→ **Reading text**:
::::
Well that settles it! Rainbow is in the running for heating my next tank. Thanks. But I will confirm that in-the-box presence of the extra connectors, because my HD's definately don't those.

In fact, before I bought my Hydor, I orderd 4 from Big Al's. I was planning on using them with possibly a Rainbow single heater unit, and definately for a DIY reactor. But either they shipped the wrong thing or I asked for the wrong thing. Probably the latter, but I wound up with something that I didn't need need, and took the easy way out with the Hydor.

But next time I'll dig harder to see what comes in the box!


----------



## IUnknown (Feb 5, 2003)

This is what he told me,


> Hi Greg
> 
> Yes -- It needs to be pointing down because of the electrolyte solution in the bulb at the end of the probe
> 
> ...


----------



## bshuff (Aug 24, 2004)

The ones I got from Big Als about 2 months ago did not have them in the box.. The Drs is/was running a sale and it looks like their stock was rotated by the sale because they listed they were out of stock on several units last week. So maybe Pentair is putting them in the box now? 

My thoughts on a lifegard CO2 reactor: Use a chemical module and turn it into a CO2 reactor & chemical module using a replacement cap from a mechanical module. My primary leg is pump-mech-chem-heat with a DIY CO2 reactor on a bypass around an UV and FSB. My thinking is to put a hosebarb in the cap on top of the chemical module and inject my CO2 there. The water is making a 180 turn at that point and it also goes through a screen and over whatever chemical / inert media might be in there. After that it goes into the heater module that takes the water on another 180 turn and also has an air scavenging port, so I feel that it should be well disolved at that point. If not, all I am out is a $8 cap. If it does work, that is one less mass of PVC pipe under my tank, and less head loss from the DIY reactor therefore more flow with the same sized pump..


----------



## scolley (Apr 4, 2004)

IUnknown - sounds like you got if from a reliable source. I wonder why mine has been working. If there is solution in the probe, then maybe my probe happens to be so full that being upside down doesn't lower the liquid level to the point it doesn't work. Or maybe because in my paranoia, I've recalibrated it every month, just to see if it is stable (it seems to be). Maybe that movement somehow sloshes the solution enough to make it OK for another four weeks. If you talk the tech at Milwaukee again, ask him why one would work upside down - mine definitely does.

Bshuff - sounds like you are looking at a rainbow variant of the CO2 line into a canister filter. If it works, please post it, and how exactly you did it. It's clearly got a lot of potential advantages.


----------



## scolley (Apr 4, 2004)

Hey IUnknown - I went back for a good look at the instructions for my SMS 122. It has a whole lot to say about the probe. They even gave me a special addendum type of insert in the instructions for information they forgot to put in the instructions about use of the probe. But none of it says "don't use it upside down".

I wonder if your tech support guy might be a newbie. Sound's like a pretty important operational parameter to be leaving out.


----------



## eums (Sep 16, 2004)
::::
→ **Set tasks**:
1 – Answer these about the aquarium forum thread:
(a) From which store did the first poster order 4 items before buying the Hydor?
(b) According to the reply IUnknown quotes, why does the probe need to point down?
(c) How much does bshuff say the cap would cost if the CO2 idea fails?
2 – Repeat the part of the aquarium forum thread that opens with the words "Bshuff - sounds" and closes with "of potential advantages.".
3 – Go on with the aquarium forum thread from the point where it stops.
The records are separate material with no connection to the forum thread above.
::::
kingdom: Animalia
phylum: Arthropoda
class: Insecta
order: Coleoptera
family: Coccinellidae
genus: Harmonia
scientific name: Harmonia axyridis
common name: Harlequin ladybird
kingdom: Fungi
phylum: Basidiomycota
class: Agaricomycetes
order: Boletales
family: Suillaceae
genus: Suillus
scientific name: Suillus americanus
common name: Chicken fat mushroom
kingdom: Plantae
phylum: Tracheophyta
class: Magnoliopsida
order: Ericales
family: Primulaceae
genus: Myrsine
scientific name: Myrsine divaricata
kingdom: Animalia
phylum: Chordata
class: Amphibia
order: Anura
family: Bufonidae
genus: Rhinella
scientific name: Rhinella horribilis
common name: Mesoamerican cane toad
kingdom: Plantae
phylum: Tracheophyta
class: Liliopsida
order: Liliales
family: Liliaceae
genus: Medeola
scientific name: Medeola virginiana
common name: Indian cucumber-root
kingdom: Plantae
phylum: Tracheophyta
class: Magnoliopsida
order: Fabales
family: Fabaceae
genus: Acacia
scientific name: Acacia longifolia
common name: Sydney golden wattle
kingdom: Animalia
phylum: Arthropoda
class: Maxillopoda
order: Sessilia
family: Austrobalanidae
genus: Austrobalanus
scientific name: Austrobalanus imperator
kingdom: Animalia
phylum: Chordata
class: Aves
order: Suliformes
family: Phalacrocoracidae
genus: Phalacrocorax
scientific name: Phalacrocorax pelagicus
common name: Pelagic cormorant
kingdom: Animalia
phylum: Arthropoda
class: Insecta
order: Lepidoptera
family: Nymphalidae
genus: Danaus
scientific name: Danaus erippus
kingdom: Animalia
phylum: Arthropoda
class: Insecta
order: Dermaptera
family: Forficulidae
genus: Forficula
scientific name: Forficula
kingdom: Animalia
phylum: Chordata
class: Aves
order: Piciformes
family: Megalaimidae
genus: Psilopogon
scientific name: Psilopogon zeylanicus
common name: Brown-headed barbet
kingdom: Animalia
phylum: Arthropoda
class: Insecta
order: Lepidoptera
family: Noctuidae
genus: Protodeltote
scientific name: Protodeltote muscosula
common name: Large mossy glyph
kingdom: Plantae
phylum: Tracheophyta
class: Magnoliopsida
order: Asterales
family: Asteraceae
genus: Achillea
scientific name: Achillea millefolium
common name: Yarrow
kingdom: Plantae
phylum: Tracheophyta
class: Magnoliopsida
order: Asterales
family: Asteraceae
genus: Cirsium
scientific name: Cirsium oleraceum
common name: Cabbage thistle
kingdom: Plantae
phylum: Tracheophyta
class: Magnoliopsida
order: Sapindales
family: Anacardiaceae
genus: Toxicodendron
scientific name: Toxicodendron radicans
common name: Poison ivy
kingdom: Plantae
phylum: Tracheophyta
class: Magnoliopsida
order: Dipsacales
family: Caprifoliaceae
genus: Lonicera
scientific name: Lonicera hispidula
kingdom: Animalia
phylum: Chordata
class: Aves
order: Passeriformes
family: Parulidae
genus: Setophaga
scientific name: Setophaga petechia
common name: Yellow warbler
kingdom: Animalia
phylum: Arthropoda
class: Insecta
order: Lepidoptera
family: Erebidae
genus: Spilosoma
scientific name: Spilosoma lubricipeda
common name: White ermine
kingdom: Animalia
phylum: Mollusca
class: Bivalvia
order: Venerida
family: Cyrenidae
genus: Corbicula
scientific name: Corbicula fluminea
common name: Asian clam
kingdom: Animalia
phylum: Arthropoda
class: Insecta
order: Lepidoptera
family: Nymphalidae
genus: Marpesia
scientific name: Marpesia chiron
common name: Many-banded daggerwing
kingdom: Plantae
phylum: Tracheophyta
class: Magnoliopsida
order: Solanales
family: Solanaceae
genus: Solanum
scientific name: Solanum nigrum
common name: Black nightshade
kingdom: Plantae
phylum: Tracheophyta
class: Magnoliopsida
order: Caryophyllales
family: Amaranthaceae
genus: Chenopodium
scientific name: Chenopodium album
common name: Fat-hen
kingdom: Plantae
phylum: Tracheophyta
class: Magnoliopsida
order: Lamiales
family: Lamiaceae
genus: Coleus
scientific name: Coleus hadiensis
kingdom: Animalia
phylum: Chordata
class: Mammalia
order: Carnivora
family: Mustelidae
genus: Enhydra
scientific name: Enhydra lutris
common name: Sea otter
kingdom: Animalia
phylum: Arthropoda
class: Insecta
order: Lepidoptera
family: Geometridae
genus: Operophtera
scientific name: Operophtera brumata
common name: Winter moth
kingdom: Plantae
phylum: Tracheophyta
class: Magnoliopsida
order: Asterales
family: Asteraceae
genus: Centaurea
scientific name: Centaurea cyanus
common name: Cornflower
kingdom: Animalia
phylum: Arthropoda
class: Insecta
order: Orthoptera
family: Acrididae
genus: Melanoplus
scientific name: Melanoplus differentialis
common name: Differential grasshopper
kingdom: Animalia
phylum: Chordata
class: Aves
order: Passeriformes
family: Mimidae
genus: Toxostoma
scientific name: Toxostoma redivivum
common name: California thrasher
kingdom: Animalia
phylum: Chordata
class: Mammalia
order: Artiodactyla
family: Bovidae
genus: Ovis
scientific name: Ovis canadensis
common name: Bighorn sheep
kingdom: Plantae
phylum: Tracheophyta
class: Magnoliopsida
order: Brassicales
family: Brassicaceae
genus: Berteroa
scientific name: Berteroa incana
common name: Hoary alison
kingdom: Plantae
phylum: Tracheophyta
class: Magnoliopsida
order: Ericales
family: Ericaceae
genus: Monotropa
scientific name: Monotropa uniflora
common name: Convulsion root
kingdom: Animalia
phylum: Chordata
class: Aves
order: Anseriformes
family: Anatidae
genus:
::::
→ **Answers to the tasks**:
1 –
(a) Big Al's
(b) Because of the electrolyte solution in the bulb at the end of the probe
(c) $8

2 –
Bshuff - sounds like you are looking at a rainbow variant of the CO2 line into a canister filter. If it works, please post it, and how exactly you did it. It's clearly got a lot of potential advantages.

3 –
to me i would get the one i linked to . i have a temp controler and it turns on and off the heater for me, it has a LCD that displays the tank temp. so i don't have to monitor the tank temp, just look at the controler.

it was like $70 though. it sounds like alot but i don't have to worry about bumping a heater or one failing "ON" and my tank going to 95+ and all the fish die. 

The temp controler works off of a relay, so if it fails it fails OFF not ON. I also hear the heater cycle on and off by the relay clicking so i know when its doing something. 

but i also have a reef tank so i don't like having a chance of things going wrong. i even have a 1/5 HP chiller if i need it for my planted tank.


----------



## IUnknown (Feb 5, 2003)

Scolley,
In your picture, the black part is the P8MC12, right? Are you using 5/8" eheim tubing(16/22mm)? Just want to make sure I am getting the right sizes. Are you using the 1/2" or 3/4" hose barb (insert fitting for the soft tubing)?

I emailed tech support to get an explanation. I think your right though.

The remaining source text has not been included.